The beatification process opened in an informative process in Turin that Cardinal Maurilio Fossati oversaw from 5 November 1947 until its closure in 1953; theologians determined his spiritual writings were in line with official doctrine and so approved them in a decree issued on 19 February 1956. The formal introduction to the cause came under Pope Paul VI on 11 June 1977 and he was therefore titled as a Servant of God. Cardinal Anastasio Ballestrero oversaw an apostolic process from 1980 to 1981 and the Congregation for the Causes of Saints later validated both processes on 25 June 1982 before receiving the Positio from the postulation in 1985. Theologians approved the cause on 14 October 1986 as did the C.C.S. on 23 December 1986 which allowed for Pope John Paul II to confirm his heroic virtue and name him as Venerable on 3 January 1987.

Exercises to complete:
1. Who oversaw the informative process in Turin, according to the passage on the beatification cause?
2. Carry the passage on the beatification cause forward from its final sentence.
The records that follow are separate from the passage on the beatification cause.

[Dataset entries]
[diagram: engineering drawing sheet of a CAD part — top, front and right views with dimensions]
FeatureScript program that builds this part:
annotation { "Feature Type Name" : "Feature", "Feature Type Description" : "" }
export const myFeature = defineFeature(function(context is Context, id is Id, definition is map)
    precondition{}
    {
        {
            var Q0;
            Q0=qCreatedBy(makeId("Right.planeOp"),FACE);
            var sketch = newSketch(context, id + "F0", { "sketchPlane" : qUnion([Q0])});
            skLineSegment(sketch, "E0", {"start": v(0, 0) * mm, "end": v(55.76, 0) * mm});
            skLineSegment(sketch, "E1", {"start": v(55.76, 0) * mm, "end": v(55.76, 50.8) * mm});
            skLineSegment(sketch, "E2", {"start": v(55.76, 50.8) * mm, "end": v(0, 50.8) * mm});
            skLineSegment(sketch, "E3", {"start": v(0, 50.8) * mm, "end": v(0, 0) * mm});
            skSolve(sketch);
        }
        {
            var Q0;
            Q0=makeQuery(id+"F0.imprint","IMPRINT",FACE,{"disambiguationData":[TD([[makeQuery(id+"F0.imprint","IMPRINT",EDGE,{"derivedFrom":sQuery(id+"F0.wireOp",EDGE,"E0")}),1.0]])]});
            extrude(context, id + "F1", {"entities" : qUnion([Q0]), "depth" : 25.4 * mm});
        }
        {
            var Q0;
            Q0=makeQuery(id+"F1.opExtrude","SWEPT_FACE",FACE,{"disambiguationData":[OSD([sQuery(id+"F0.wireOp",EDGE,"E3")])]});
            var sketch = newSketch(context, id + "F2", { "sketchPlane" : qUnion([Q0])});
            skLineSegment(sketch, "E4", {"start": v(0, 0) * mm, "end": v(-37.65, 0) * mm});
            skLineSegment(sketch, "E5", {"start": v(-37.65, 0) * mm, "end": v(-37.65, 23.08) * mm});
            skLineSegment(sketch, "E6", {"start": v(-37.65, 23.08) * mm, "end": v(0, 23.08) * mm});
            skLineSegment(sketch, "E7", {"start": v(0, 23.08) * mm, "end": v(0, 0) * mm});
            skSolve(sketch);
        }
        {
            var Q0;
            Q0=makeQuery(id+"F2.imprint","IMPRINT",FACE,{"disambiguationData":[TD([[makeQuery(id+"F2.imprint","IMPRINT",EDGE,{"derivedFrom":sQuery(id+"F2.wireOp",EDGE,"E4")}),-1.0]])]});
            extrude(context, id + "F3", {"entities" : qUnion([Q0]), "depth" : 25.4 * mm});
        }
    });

Task-by-task answers:
1. Cardinal Maurilio Fossati

2.
The miracle required for his beatification was investigated and later received C.C.S. validation on 18 July 1986 before a medical board approved it on 7 June 1989; theologians followed suit on 13 October 1989 as did the C.C.S. on 19 December 1989. John Paul II approved the miracle on 3 March 1990 and later beatified Rinaldi in Saint Peter's Square on 29 April 1990. The miracle in question was the healing and regeneration of the jaw of Maria Carla who was shot in the face on 20 April 1945 at the end of World War II during a conflict.

The current postulator for this cause is Pierluigi Cameroni.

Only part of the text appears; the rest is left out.